La 34ᵉ et ultime journée de Ligue 1 a connu un épilogue inattendu et désordonné pour le match opposant le FC Nantes au Toulouse FC. La rencontre a été définitivement stoppée suite à des incidents impliquant des supporters nantais, transformant la fin de saison en un spectacle regrettable.
Les événements ont pris une tournure chaotique à la 22ᵉ minute du jeu, alors que le score était encore vierge (0-0).
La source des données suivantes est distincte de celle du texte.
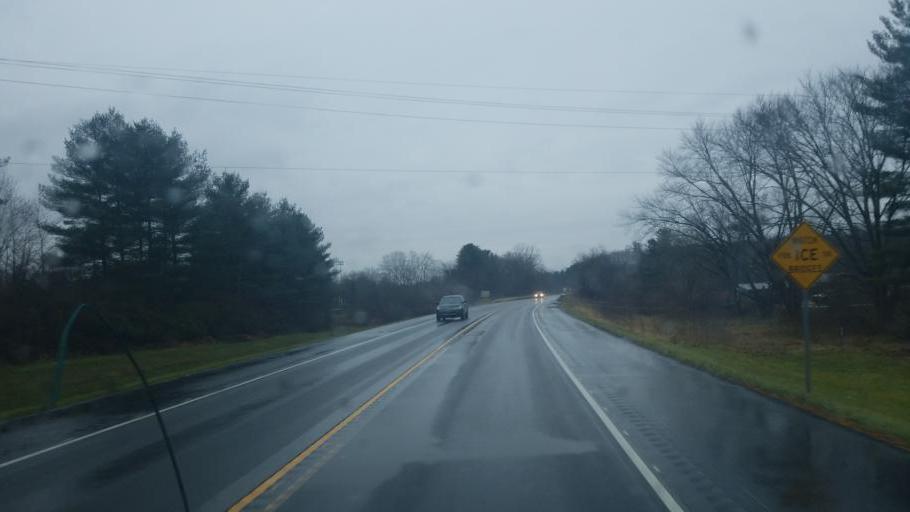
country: US
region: Indiana
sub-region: Brown County
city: Nashville
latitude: 39.1980
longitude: -86.2204
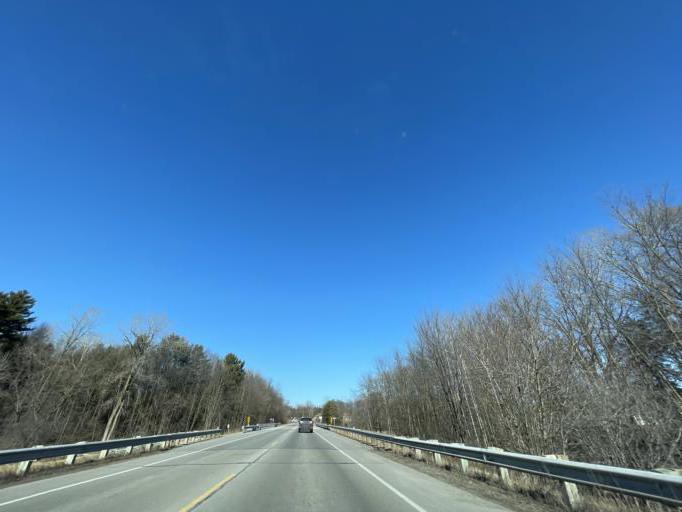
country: US
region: Wisconsin
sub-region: Brown County
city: Suamico
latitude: 44.6318
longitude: -88.0542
Des fans du club nantais, massés dans la Tribune Loire, ont fait irruption sur la pelouse du stade de la Beaujoire, lançant simultanément des fumigènes. Face à cette situation incontrôlable, l’arbitre internationale Stéphanie Frappart a pris la décision immédiate de renvoyer les joueurs aux vestiaires.
Quelques minutes plus tard, l’arbitre a confirmé l’arrêt définitif du match. « Il a été décidé d’interrompre définitivement la rencontre sur décision du préfet pour des raisons de sécurité », a-t-elle déclaré lors d’un point presse concis, près de quarante minutes après l’interruption initiale.
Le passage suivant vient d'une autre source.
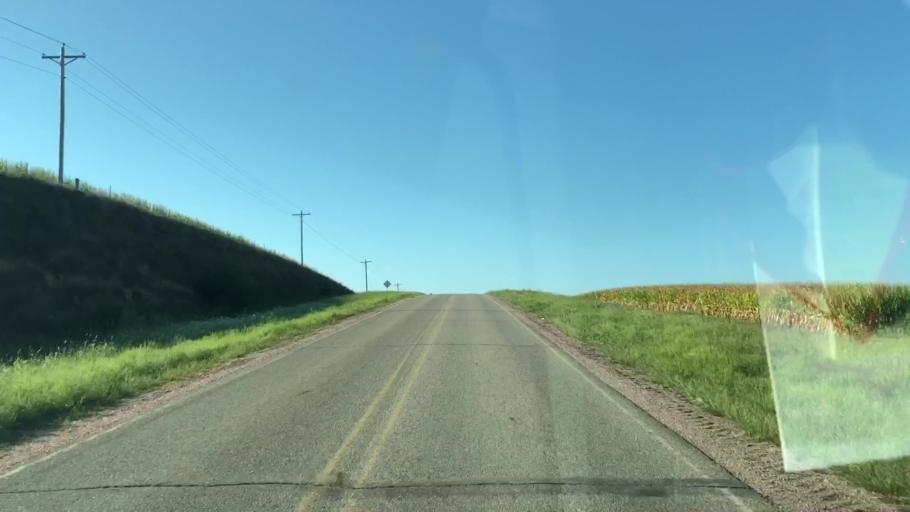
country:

Ce match symbolisait une fin de parcours contrastée pour les deux équipes. Le FC Nantes, classé 17ᵉ, était déjà condamné à la relégation en Ligue 2, tandis que le Toulouse FC, confortablement installé à la 10ᵉ place, n’avait plus d’enjeu sportif majeur pour cette ultime confrontation.
Durant ces moments tendus, Vahid Halilhodzic, l’entraîneur nantais, est resté au bord du terrain, manifestement bouleversé. Il a tenté de raisonner les supporters qui s’approchaient, retenu de justesse par les agents de sécurité. Quelques instants plus tard, le technicien de 74 ans est apparu visiblement affecté dans les coulisses de la Beaujoire, confiant à un commentateur que c’était son dernier « coaching » et que la situation lui faisait « très mal ».
Après l’envahissement, les supporters nantais ont finalement regagné leur tribune, sous la surveillance de nombreux CRS qui n’ont pu éviter quelques heurts. Une cellule de crise a été rapidement mise en place, réunissant le préfet, les représentants des forces de l’ordre, ceux des deux clubs, ainsi que les arbitres de la partie, pour statuer sur le sort de la rencontre.
Il est à noter que Waldemar Kita, le propriétaire-président du club, et son fils Franck, le directeur général délégué, n’étaient pas présents au stade durant le match, bien qu’ils aient déjeuné avec les joueurs quelques heures auparavant.

Cet incident n’est pas sans précédent dans l’histoire récente de la Ligue 1. La saison précédente, un match entre Montpellier et Saint-Étienne, également interrompu pour des jets de fumigènes, avait conduit à la défaite sur tapis vert de Montpellier et à la fermeture de la tribune des ultras montpelliérains jusqu’à la fin de la saison. Une issue similaire pourrait être envisagée pour le club de Nantes.